Chasing Yield Is Fraught With Risk

In addition to the above, our couple notices that ARCC investors have been ‘rewarded’ with a historical dividend track record that certainly has not been favorable. To make matters worse, investors have also not fared well from an appreciation in stock price other than if an investment in ARCC was initiated at the height of the Financial Crisis.

This couple decides ARCC is definitely not a suitable investment.

NuStar Energy L.P.

  • Market Cap: $2.8B
  • Average Daily Volume: 507 Thousand shares
  • Dividend Yield: 14.71%
  • Additional metrics can be found here

NuStar (NS) is a publicly held limited partnership engaged in the transportation of petroleum products and anhydrous ammonia, and the terminalling, storage, and marketing of petroleum products. It conducts operations through its subsidiaries, primarily NuStar Logistics, L.P. and NuStar Pipeline Operating Partnership L.P.

NS operates through 3 three business segments: pipeline, storage, and fuels marketing.

This couple reviews NuStar’s most recent quarterly financial statement (Q3 10-Q as at September 30, 2017) and notices that a considerable amount of Goodwill and Intangible Assets are reflected; combined they represent ~30% of NuStar’s assets.

They also notice that NuStar also has a considerable amount of long-term debt. In reading the notes which accompany the financial statements they see on page 44 of 61 in the Q3 10-Q that the following credit ratings have been assigned to NuStar’s long-term debt.

NuStar Credit Ratings

These credit ratings are classified as non-investment grade speculative by all 3 ratings agencies.

Given that this couple is looking for a steady stream of income that will hopefully keep pace with, or will exceed, the rate of inflation they have a quick look at NuStar’s distribution history. What they find is that it is less than impressive; there has been no increase in the quarterly distribution since 2011.

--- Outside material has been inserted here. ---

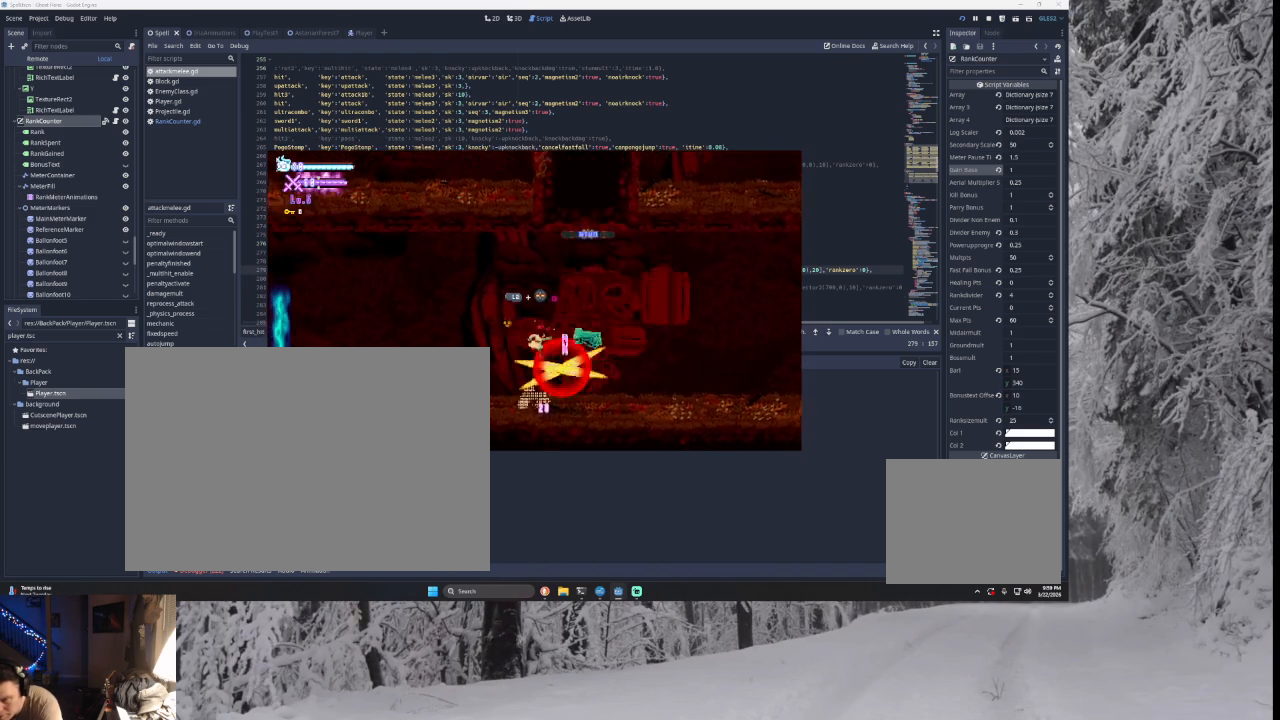
{"buttons": ["TRIANGLE"], "left_stick": "right", "right_stick": "center", "events": [[33, "CROSS", "up"], [100, "SQUARE", "up"], [167, "TRIANGLE", "up"], [167, "left_stick", "right"], [400, "TRIANGLE", "down"]]}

They also notice on the September 30, 2017, Balance Sheet (page 3 of 61) a dramatic increase in the ‘Partners’ Equity’.  What they find is that NuStar completed the acquisition of Navigator Energy Services, LLC for approximately $1.5B on May 4, 2017. In order to fund the purchase, it issued:

  • 14,375,000 common units for net proceeds of $657.5 million;
  • $550.0 million of 5.625% senior notes for net proceeds of $543.3 million;
  • issued 15,400,000 of 7.625% Series B Fixed-to-Floating Rate Cumulative Redeemable Perpetual Preferred Units (Series B Preferred Units) for net proceeds of $371.8 million.

After looking at the less than stellar dividend track record, this couple has a quick look at NuStar’s stock chart to see if there has at least been some consistency in the growth of NuStar’s stock price. What they see are wild fluctuations which certainly does not give them comfort.

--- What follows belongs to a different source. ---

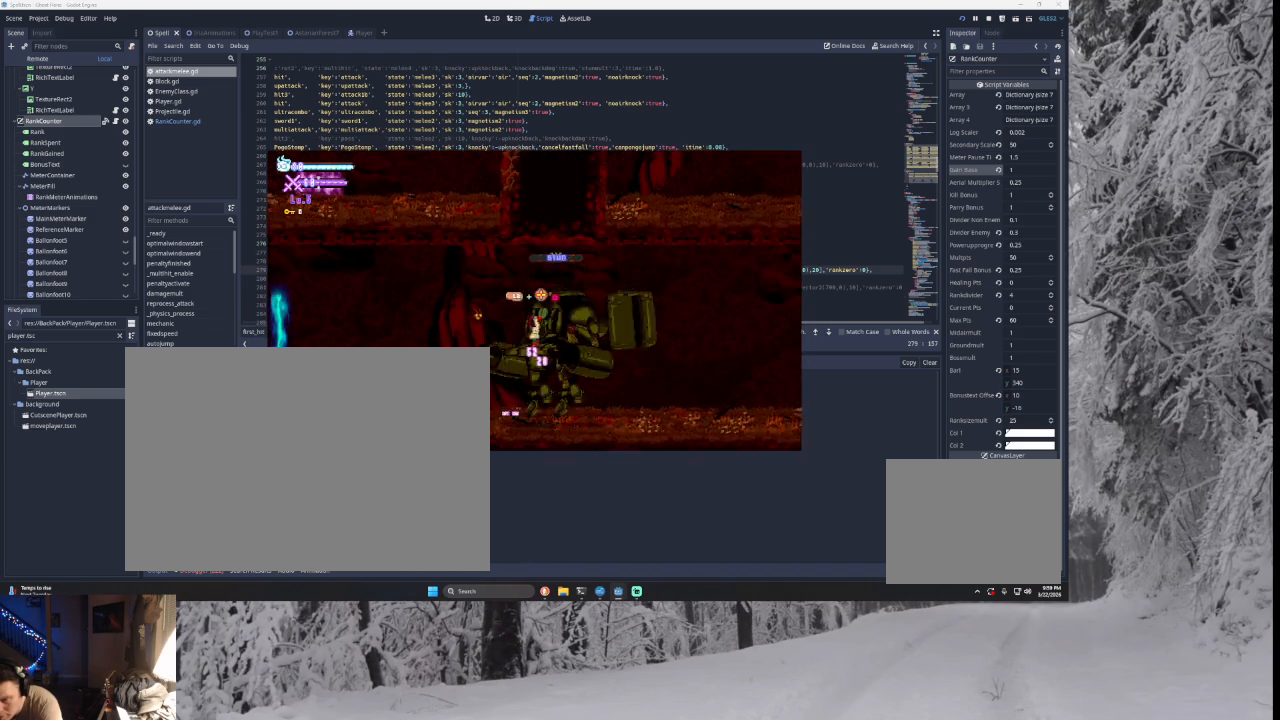
{"buttons": [], "left_stick": "right", "right_stick": "center", "events": [[67, "TRIANGLE", "up"]]}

They do a bit further digging and notice that NuStar’s share count has increased over time (and not just for the Navigator acquisition). A little bit more research reveals that like all partnerships that pay out substantially all of their cash flow, NuStar must rely on external funding sources for growth or acquisitions.

This couple decides NS is definitely not a suitable investment.

Retail Properties of America, Inc.

  • Market Cap: $2.99B
  • Average Daily Volume: 1.81 Million shares
  • Dividend Yield: 5.07%
  • Additional metrics can be found here.

Retail Properties of America, Inc.  (RPAI ) is a real estate investment trust (REIT) that owns and operates high quality, strategically located shopping centers in the United States. As at the company’s most recent fiscal year end (December 31, 2016), it owned 156 retail properties representing 25,832,000 square feet of gross leasable area.  Its retail operating portfolio included:

  • Neighborhood and community centers
  • Power centers;
  • Lifestyle centers and multi-tenant retail-focused mixed-use properties;
  • Single-user retail properties.

As at September 30, 2017 (Q3 2017) RPAI reported that:

  • Total same-store portfolio percent leased, including leases signed but not commenced was 94.2% at September 30, 2017, down 50 basis points (bps) from 94.7% at June 30, 2017, and down 100 bps from 95.2% at September 30, 2016;
  • Retail portfolio percent leased, including leases signed but not commenced was 92.7% at September 30, 2017, down 100 bps from 93.7% at June 30, 2017, and down 180 bps from 94.5% at September 30, 2016.

Those results are certainly not encouraging!

In addition, the company’s website indicates it continues to optimize its portfolio by disposing of assets in non-strategic markets as a key component of its strategy.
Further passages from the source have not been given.